Friends get life sentences for killing Sophia woman

Cleavaughn Hamilton and his friend Ranachal Singh have both been sentenced to life in prison for their roles in the 2016 killing of Hamilton’s former partner and the mother of his son, Simone Hackett.

“Deliberate, calculated and cruel,” were some of the words used by Justice Sandil Kissoon to describe the attack on the young mother, who was brutally stabbed in the back seat of Singh’s car as the killers embarked on what the Judge described as an “errand of evil.”

Earlier this month, the two threw themselves at the mercy of the Court— Hamilton pleading guilty to murder—and Singh, to the lesser charge of manslaughter, though he too had originally been charged with the capital offence.

Hackett had left her Sophia home to pick up a package that she was told was sent for her son, who was celebrating his birthday the following day. She, however, never returned home. Three days later, two schoolboys found her body in a trench between Third and Fourth streets, Cummings Lodge.

In brief addresses to the court, they spoke of being sorry for their actions, with Hamilton lamenting the significant loss he has caused his now nine-year-old son, who was only three years old when he took his mother from him.

The court heard from a probation report of his regret for acting in an “irrational” way and wishing “I could turn back the hands of time.”

For his part, Singh spoke of his regret at placing the call to the now-dead woman on the fateful day, noting that she would not have left her house had it not been for his call.

Justice Kissoon was keen in pointing, however, that both men were equally culpable and that from the prosecution’s case, Singh could not be believed that he simply had no knowledge of the murderous rampage that was being unleashed on the unsuspecting mother, two feet away in the back seat of his car.

Justice Kissoon said that Singh “had the audacity, with a straight face,” to say that his singular wrong was making the call to Hackett which lured her out of her home, away from family and friends who would have readily rushed to her aid, had they the slightest inkling of what was going to transpire.

The Judge said that Singh was in on the act of “concocted deception” and went further by lending support—aiding and abetting Hamilton after—to conceal the crime.   

Referencing initial pretrial hearings at which maximum sentence indications had been discussed with both the defence teams and the prosecution, the Judge noted that it had not been because of remorse that the two threw themselves at the mercy of the Court, but more because of the overwhelming evidence against them, owing to diligent police work.

The Judge lamented what he said was the prevalence of domestic and intimate partner violence which continues to see women losing their lives in record number in a country of less than a million people.

══════════

Requirement 1:
In the sentencing article, shorten the paragraph beginning "Hackett had left her Sophia home" and keep its main facts.

Input data:
══════════

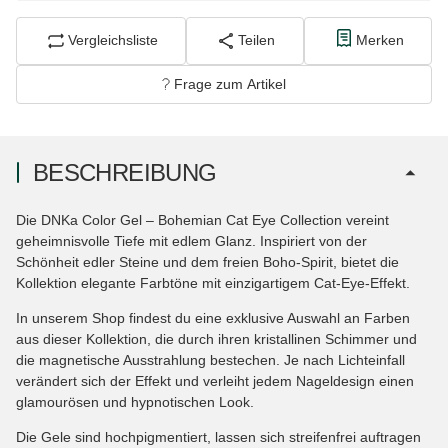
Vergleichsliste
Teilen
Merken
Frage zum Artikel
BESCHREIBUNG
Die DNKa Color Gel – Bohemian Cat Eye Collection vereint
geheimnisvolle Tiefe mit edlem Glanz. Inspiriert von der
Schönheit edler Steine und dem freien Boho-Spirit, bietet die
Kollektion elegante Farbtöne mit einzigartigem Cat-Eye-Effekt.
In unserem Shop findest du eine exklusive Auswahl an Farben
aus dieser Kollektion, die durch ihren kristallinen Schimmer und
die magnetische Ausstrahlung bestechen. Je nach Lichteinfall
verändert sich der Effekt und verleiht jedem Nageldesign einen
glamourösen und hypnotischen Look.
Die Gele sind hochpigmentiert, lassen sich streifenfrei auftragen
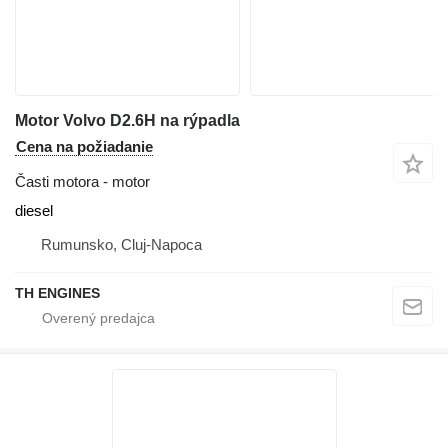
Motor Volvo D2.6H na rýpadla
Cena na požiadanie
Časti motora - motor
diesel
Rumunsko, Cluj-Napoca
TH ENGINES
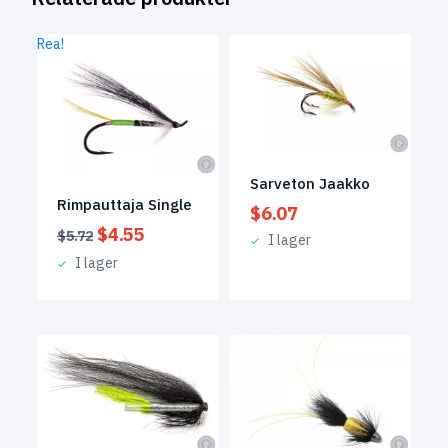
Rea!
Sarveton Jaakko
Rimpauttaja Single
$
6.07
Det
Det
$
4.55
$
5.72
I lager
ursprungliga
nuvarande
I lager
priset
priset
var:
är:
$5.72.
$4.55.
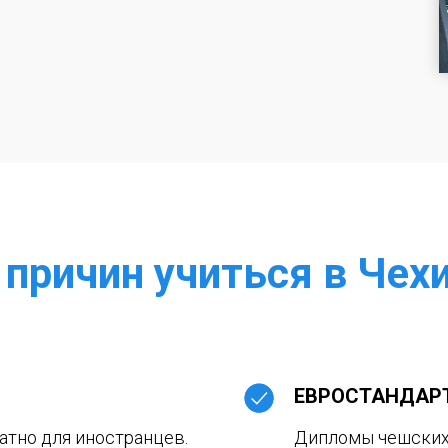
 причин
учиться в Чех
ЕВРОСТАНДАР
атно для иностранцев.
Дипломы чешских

══════════

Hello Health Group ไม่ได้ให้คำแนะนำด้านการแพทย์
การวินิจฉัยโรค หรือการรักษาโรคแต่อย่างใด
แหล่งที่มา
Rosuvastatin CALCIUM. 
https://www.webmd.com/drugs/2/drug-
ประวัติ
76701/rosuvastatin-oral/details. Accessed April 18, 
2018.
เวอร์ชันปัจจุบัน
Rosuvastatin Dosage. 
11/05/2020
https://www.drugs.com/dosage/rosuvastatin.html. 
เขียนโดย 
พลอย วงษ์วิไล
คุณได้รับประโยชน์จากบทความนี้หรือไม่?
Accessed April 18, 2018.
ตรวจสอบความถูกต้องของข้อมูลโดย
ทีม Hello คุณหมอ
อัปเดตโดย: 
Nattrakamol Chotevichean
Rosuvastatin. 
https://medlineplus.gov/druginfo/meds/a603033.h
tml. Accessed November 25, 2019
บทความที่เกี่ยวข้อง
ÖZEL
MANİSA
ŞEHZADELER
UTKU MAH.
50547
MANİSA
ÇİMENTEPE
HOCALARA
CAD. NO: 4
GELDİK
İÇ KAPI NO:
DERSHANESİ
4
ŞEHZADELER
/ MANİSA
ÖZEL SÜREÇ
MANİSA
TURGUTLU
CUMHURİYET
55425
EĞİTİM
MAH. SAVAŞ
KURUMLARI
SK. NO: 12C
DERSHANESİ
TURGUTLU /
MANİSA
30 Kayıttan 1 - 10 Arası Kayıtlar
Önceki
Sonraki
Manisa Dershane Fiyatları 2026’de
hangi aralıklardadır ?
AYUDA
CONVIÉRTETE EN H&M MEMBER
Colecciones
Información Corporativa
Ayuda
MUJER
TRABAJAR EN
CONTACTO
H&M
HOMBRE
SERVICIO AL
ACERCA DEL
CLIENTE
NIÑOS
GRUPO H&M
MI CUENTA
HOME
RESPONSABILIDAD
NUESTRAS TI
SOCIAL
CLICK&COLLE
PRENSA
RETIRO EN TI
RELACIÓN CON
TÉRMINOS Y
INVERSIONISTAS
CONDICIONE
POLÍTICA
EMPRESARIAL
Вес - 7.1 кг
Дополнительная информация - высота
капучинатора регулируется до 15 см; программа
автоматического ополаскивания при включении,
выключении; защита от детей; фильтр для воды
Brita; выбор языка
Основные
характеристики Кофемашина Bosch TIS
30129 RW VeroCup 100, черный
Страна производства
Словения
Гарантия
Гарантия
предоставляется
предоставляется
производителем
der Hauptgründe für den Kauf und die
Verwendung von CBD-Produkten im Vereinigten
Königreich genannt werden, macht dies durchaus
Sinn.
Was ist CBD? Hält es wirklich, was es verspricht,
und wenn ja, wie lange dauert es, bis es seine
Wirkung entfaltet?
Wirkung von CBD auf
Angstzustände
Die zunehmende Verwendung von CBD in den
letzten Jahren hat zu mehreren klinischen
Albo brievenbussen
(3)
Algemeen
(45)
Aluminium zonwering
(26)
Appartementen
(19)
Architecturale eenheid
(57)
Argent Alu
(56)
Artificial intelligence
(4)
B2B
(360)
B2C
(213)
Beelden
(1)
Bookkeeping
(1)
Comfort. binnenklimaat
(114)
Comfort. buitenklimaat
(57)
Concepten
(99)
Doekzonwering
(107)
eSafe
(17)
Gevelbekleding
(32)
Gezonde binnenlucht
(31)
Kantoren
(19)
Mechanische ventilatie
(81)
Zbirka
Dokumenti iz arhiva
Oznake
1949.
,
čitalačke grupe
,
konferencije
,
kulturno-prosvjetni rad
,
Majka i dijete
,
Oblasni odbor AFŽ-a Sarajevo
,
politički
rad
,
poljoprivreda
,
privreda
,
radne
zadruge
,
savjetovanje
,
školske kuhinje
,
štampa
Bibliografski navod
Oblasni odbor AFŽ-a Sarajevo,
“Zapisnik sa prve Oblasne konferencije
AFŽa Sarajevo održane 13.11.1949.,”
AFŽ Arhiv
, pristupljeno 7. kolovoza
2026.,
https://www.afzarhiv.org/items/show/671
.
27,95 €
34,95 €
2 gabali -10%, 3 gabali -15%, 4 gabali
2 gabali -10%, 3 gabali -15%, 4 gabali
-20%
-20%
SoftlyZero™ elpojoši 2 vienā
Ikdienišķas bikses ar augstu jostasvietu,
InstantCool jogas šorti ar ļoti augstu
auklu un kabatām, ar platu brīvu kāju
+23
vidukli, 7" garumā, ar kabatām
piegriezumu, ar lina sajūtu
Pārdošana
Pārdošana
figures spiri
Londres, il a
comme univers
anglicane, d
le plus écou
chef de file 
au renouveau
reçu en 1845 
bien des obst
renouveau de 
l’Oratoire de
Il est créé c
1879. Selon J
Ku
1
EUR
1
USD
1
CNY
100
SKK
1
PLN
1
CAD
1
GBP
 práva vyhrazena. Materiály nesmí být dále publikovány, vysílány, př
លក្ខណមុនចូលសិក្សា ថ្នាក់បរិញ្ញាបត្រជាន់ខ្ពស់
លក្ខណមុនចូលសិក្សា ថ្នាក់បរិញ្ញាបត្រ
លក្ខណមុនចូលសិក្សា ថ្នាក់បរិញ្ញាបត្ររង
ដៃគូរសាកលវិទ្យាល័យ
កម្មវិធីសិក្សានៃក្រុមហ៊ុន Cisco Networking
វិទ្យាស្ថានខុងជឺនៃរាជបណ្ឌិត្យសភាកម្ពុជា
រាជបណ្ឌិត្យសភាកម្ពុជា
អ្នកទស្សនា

══════════

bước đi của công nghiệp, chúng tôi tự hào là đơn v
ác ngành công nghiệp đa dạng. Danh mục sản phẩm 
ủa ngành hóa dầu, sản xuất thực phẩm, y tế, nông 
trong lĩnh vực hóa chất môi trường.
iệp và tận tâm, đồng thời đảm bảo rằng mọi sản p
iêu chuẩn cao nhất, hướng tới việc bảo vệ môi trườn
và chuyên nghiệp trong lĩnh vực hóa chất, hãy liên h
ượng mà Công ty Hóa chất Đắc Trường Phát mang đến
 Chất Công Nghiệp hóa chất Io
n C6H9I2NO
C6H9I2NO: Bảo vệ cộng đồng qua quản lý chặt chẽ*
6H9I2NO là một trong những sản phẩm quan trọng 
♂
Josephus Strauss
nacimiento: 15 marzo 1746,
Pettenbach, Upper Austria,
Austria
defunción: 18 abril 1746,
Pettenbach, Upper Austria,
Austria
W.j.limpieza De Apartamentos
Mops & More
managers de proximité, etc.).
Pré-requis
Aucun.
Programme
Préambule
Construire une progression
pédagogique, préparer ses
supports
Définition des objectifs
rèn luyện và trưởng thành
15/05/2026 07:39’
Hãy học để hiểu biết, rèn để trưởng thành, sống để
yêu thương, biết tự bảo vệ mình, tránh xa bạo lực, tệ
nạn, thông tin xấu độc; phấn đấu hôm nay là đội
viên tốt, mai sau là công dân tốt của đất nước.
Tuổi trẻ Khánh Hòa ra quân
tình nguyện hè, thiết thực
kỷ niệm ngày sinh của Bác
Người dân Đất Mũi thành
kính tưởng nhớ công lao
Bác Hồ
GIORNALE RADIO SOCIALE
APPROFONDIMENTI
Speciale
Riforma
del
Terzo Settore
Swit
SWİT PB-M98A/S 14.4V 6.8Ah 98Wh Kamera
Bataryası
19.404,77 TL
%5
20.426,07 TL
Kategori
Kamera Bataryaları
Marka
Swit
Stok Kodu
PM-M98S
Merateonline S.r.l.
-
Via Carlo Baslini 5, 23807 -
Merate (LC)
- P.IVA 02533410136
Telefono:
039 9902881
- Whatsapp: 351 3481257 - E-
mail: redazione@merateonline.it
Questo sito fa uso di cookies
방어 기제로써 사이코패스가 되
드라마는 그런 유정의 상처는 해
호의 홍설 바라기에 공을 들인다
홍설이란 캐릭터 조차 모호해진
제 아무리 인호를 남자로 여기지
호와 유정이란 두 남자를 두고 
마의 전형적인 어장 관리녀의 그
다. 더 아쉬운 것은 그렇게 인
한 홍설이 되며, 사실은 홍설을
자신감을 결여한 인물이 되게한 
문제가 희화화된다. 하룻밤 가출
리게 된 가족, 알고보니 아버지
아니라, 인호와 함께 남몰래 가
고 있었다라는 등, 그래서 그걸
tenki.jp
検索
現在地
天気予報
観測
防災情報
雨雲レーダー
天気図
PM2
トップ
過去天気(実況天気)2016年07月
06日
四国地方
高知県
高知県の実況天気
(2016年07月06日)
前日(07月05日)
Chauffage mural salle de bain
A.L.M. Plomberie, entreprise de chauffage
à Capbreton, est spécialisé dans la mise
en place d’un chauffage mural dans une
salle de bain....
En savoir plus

══════════

Requirement 2:
Pick out every line of the records that contains the string "https". Case counts.

Task response 1:
Hackett left her Sophia home to collect a package she was told had been sent for her son, whose birthday was the next day. She never returned, and three days later two schoolboys found her body in a trench between Third and Fourth streets, Cummings Lodge.</t1>

Task response 2:
https://www.webmd.com/drugs/2/drug-
https://www.drugs.com/dosage/rosuvastatin.html. 
https://medlineplus.gov/druginfo/meds/a603033.h
https://www.afzarhiv.org/items/show/671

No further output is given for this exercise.